What is needed
Report every line of the records that includes the word "Left".

[Dataset entries]
═══

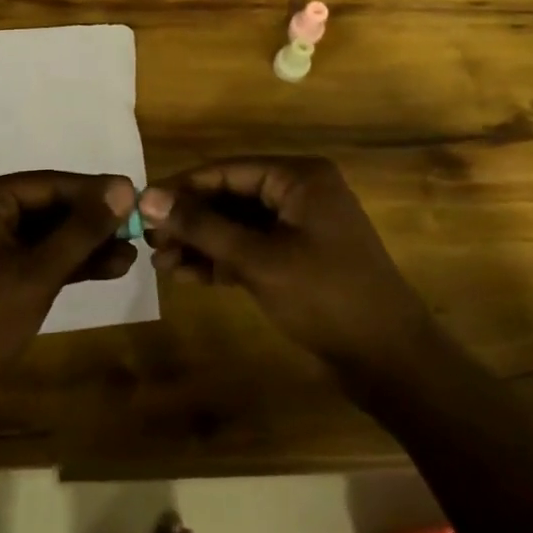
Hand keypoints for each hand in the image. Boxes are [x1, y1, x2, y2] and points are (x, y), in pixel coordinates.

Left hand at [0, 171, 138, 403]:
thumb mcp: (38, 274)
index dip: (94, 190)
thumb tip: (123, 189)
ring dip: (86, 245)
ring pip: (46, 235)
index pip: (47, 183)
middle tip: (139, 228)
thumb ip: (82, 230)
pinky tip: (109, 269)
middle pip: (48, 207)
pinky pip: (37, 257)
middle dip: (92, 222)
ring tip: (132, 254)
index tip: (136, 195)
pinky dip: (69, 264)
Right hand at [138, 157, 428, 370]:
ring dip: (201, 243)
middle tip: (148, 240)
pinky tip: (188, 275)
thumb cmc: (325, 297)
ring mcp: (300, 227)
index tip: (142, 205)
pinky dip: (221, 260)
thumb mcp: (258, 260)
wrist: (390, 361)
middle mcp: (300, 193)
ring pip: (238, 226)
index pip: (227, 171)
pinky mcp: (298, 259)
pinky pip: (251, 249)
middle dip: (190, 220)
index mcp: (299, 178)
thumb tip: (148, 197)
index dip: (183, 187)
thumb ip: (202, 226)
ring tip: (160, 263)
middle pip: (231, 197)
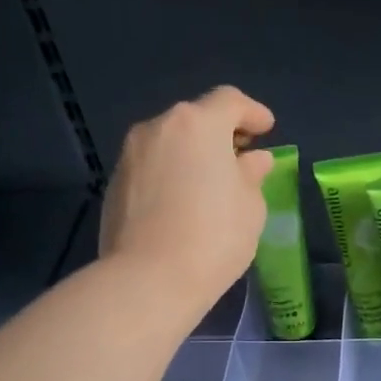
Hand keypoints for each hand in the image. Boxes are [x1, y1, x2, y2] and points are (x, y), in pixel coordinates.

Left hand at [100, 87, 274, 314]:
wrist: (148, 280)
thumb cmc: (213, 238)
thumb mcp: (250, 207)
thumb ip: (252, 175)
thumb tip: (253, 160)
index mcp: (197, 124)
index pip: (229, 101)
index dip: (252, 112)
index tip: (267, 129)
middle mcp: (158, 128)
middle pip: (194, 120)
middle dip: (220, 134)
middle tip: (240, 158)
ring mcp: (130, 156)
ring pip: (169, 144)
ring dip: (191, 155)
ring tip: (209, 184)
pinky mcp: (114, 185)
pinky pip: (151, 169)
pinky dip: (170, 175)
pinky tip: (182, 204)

═══

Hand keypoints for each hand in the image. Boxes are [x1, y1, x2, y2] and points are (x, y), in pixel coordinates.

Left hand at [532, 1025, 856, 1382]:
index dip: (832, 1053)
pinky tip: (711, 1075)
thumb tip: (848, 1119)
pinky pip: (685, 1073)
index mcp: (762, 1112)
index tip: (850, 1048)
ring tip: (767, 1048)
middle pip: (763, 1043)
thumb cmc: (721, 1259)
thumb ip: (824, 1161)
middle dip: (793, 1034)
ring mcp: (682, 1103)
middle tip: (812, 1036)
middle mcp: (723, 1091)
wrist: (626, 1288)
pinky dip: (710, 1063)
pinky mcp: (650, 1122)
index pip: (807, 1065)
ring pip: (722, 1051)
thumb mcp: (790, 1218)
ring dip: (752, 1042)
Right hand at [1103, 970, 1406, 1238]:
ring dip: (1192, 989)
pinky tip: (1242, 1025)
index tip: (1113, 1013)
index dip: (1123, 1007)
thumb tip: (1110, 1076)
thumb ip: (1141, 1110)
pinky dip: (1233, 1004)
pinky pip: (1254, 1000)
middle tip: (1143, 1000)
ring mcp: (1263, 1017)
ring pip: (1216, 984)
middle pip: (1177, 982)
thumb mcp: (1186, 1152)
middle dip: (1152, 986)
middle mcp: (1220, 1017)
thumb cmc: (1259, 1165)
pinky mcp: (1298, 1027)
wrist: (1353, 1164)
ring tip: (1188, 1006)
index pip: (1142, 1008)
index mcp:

═══

Finished task
Left hand at [0, 171, 138, 403]:
Left hand at [100, 87, 274, 314]:
Left hand at [532, 1025, 856, 1382]:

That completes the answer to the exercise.